Like most visitors to Ireland, the first words in Irish I heard on arrival were “Cead míle fáilte,” which means “A hundred thousand welcomes.” During my time in Ireland, I tried to follow the advice, "labhair cibé Gaeilge atá agat," which means "speak whatever Irish you have."
The most obvious place in Ireland to speak Irish is the Gaeltacht, one of the government-recognized Irish-speaking areas. The boundaries of the Gaeltacht were drawn by the Irish Free State after the War of Independence. The Gaeltacht has reduced in size over the years due to various reasons including the state’s continued use of English.

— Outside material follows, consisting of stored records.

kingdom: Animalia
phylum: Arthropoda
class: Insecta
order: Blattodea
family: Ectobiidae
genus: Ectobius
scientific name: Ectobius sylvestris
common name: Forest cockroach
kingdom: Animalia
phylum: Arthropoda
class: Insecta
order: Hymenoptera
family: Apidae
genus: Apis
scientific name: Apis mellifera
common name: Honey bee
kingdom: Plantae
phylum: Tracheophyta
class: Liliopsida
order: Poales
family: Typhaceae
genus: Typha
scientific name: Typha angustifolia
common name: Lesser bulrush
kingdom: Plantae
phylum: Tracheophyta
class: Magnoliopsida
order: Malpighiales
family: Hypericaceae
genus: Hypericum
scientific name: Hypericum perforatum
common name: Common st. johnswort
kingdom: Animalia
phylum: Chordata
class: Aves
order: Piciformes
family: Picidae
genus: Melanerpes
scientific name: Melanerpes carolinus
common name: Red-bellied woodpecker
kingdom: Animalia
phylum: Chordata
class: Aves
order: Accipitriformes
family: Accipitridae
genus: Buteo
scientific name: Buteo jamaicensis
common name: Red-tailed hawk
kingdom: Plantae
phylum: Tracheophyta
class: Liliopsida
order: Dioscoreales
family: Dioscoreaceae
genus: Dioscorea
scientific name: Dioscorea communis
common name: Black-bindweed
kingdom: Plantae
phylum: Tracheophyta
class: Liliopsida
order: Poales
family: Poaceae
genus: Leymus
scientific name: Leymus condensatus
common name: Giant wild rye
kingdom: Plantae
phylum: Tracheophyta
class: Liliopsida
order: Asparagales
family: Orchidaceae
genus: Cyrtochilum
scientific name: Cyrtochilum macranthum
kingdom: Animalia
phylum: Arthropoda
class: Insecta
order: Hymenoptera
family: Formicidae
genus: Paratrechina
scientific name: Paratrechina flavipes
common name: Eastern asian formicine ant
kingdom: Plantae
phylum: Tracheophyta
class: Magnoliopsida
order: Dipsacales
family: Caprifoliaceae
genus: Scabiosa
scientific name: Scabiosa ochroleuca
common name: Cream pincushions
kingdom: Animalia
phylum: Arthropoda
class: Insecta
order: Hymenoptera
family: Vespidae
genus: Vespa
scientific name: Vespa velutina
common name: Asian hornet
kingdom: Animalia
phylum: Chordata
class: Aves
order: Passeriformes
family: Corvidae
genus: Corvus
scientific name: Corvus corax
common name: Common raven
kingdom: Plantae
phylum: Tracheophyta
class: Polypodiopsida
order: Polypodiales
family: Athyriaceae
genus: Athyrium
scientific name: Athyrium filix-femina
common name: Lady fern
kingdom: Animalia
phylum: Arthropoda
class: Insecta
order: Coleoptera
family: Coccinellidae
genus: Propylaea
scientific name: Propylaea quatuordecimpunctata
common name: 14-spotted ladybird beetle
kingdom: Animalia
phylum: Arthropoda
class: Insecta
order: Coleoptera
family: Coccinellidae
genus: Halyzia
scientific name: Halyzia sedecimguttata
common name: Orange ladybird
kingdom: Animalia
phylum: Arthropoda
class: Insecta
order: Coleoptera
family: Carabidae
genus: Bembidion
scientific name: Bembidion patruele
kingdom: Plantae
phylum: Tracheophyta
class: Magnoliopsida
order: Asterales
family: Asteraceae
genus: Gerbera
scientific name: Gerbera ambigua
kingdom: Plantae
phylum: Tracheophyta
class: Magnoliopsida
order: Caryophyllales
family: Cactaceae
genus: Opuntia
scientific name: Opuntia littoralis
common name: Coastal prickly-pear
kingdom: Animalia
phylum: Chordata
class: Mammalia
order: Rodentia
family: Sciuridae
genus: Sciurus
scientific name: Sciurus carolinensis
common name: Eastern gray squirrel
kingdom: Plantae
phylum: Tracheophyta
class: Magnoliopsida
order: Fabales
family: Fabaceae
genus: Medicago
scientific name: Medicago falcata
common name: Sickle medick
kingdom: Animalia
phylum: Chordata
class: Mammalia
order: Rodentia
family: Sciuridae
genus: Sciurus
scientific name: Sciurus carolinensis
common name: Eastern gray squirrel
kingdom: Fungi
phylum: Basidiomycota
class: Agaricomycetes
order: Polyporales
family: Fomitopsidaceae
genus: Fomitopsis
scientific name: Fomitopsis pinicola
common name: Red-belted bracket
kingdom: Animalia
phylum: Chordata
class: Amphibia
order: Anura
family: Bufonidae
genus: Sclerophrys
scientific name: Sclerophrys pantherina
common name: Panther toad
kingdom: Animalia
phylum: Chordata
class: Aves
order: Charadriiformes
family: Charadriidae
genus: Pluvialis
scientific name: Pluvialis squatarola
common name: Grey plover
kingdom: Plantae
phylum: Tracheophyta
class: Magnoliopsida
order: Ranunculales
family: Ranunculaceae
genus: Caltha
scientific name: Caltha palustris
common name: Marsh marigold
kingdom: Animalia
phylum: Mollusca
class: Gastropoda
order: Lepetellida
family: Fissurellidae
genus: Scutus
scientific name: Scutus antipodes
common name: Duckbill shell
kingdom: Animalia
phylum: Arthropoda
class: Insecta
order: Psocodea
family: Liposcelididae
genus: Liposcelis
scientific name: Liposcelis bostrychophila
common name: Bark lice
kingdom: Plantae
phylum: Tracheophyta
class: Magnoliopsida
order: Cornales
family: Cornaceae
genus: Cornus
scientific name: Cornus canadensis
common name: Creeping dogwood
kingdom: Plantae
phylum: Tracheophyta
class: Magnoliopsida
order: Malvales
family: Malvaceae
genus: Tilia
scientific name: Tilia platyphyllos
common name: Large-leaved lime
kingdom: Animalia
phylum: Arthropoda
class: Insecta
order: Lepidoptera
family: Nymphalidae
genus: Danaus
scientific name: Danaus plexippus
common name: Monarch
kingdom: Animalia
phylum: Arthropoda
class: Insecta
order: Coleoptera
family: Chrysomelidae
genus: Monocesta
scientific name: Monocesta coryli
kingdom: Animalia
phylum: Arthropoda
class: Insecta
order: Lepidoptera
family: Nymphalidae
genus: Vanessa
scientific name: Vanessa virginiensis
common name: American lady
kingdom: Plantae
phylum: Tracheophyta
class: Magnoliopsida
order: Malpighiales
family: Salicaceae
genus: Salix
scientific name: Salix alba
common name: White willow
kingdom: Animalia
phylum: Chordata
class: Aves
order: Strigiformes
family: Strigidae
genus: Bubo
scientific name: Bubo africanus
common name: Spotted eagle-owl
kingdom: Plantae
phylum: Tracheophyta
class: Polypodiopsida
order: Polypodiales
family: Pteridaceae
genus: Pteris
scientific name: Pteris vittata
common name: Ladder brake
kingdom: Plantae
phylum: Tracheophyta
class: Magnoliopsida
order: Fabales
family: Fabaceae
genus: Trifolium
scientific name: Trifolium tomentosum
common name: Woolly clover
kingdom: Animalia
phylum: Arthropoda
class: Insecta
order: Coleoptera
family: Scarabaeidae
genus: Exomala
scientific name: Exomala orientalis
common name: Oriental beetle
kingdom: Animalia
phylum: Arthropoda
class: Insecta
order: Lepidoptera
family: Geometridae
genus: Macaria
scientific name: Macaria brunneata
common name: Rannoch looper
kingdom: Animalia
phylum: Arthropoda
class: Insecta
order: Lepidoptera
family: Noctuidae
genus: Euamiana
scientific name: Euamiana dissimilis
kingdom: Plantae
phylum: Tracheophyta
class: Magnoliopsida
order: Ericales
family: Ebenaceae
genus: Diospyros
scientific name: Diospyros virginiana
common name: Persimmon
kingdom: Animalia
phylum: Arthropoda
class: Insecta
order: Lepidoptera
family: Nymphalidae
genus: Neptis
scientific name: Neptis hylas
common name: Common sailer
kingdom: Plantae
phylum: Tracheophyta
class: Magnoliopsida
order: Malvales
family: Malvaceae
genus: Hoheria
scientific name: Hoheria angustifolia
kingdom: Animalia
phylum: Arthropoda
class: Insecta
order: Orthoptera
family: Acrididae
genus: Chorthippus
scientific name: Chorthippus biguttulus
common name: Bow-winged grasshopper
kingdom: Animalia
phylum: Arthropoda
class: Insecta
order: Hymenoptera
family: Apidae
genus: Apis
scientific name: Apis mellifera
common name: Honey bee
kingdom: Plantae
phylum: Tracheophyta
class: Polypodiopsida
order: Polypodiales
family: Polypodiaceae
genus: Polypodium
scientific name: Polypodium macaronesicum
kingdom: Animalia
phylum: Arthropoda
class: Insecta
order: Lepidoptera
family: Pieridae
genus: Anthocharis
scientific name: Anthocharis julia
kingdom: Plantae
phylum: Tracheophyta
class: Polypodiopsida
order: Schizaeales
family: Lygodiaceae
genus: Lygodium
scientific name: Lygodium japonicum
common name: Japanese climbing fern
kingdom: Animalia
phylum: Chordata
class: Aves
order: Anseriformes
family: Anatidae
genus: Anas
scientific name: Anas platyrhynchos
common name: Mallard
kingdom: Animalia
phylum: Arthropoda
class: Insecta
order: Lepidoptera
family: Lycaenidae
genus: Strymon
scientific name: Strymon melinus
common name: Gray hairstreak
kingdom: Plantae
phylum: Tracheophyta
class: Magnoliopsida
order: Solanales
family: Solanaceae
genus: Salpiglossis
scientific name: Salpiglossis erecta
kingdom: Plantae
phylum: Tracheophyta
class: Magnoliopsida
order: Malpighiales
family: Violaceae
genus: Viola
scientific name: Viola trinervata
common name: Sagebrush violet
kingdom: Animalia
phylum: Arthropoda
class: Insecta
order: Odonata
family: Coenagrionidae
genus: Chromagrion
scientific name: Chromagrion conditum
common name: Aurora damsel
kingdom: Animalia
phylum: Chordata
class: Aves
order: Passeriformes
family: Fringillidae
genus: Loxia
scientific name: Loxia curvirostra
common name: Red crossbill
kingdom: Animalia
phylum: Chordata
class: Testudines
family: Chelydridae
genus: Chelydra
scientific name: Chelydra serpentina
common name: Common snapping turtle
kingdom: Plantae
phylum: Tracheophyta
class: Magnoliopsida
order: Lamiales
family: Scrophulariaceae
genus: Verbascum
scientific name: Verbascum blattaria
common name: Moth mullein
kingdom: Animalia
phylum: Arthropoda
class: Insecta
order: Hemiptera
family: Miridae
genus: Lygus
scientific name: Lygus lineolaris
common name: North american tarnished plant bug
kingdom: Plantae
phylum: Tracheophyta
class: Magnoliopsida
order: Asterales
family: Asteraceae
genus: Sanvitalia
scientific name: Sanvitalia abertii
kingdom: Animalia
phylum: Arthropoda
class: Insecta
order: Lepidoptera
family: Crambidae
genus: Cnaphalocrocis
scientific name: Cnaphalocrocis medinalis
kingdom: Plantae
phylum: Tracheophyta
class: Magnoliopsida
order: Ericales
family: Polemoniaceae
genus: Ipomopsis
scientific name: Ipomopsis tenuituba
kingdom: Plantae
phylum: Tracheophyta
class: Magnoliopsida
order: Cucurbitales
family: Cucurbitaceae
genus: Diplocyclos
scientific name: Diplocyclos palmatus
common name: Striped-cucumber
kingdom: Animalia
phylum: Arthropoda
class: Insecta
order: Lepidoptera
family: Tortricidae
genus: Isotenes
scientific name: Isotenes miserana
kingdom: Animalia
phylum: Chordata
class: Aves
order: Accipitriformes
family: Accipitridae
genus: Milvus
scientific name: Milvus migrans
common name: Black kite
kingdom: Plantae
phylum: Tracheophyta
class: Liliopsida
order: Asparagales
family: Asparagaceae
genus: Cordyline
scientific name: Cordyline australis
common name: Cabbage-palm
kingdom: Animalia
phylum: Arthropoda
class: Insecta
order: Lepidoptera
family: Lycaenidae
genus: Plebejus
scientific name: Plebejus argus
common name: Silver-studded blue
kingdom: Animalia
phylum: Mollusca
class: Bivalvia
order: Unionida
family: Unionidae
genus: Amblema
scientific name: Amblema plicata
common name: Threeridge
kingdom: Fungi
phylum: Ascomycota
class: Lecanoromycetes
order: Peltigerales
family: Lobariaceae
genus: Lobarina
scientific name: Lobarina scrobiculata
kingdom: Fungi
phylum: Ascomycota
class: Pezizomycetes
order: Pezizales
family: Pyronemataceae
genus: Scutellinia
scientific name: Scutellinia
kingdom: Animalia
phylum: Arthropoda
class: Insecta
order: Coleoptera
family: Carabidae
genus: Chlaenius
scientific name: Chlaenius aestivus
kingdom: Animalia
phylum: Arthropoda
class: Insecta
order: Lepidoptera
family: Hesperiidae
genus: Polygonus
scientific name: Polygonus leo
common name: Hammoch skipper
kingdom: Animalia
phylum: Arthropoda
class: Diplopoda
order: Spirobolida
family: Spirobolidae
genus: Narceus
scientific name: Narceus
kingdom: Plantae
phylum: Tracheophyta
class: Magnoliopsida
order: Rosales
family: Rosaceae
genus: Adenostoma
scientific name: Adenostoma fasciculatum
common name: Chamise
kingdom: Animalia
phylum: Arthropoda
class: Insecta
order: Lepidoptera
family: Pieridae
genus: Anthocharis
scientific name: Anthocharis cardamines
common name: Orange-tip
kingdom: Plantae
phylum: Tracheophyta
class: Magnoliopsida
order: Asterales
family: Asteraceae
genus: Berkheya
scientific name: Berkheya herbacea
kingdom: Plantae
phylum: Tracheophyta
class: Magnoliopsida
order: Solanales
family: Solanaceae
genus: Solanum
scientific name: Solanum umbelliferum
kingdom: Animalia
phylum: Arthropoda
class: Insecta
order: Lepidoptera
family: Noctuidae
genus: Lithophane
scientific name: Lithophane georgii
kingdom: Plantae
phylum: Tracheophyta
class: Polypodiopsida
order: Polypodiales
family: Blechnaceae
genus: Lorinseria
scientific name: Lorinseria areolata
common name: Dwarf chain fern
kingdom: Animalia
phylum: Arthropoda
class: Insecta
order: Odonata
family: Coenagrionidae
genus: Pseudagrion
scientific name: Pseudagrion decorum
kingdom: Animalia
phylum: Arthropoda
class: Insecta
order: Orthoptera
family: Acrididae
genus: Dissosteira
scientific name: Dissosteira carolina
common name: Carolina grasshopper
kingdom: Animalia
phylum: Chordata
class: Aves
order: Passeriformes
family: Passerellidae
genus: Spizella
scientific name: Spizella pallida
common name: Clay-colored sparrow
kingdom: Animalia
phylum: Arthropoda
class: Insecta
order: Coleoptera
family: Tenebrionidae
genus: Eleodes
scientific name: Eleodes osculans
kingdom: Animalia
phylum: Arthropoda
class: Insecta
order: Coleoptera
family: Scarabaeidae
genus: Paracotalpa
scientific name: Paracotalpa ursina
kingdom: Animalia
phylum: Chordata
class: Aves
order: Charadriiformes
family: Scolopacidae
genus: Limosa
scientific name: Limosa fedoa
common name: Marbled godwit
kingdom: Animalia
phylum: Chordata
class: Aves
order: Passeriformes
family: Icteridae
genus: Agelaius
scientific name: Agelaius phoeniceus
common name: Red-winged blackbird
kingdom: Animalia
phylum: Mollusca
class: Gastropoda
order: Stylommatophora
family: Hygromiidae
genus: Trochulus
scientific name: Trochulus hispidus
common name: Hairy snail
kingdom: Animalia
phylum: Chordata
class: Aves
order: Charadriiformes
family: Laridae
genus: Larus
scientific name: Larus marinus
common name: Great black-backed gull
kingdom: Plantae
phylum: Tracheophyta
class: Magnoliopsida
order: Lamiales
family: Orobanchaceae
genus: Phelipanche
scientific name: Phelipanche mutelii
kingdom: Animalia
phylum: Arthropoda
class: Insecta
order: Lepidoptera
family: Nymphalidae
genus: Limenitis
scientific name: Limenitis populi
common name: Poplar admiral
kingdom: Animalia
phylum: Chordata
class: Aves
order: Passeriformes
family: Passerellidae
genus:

The more Irish you have under your belt, the more you will get from the experience, because the locals speak English often. Be careful of which dialect of Irish you study, and what part of the Gaeltacht you are visiting. Although it is a small country, there are many different accents and a couple of different dialects of Irish. These might throw you for a loop the first time you hear Irish spoken if you are not familiar with certain dialects.
Since Irish is the official language, street signs and plaques in national museums are printed in both Irish and English. The Irish text on road signs is italicized, whereas the English is in bold and all caps and attracts your eye’s attention first.
I went to the Gaelic League (Conradh na Gaeilge) bookstore near the top of Grafton Street to pick up an Irish grammar book and all of the shelves were labeled in Irish - it was pleasant to see the language used, but also bewildering since I didn’t know the vocabulary. The clerk greeted me with “Dia duit! Conas atá tú?" ("Hello! How are you?") and it was nice to hear Irish spoken in the capital. After exchanging pleasantries in Irish, I switched to English to explain what I was looking for.
As part of my trip, I spent a weekend in Northern Ireland, where Irish is spoken in some parts. I exchanged a cúpla focal (couple of words) with a friend’s friend, who had previously taught Irish in the United States at Kelly’s Cellars in Belfast. Kelly’s boasts as the meeting place of the United Irishmen who led a quickly crushed rebellion in 1798.
Despite some of my pronunciation mistakes, it was a great experience, and "Is fearr Gaeilge briste ná Béarla cliste" (Broken Irish is better than clever English).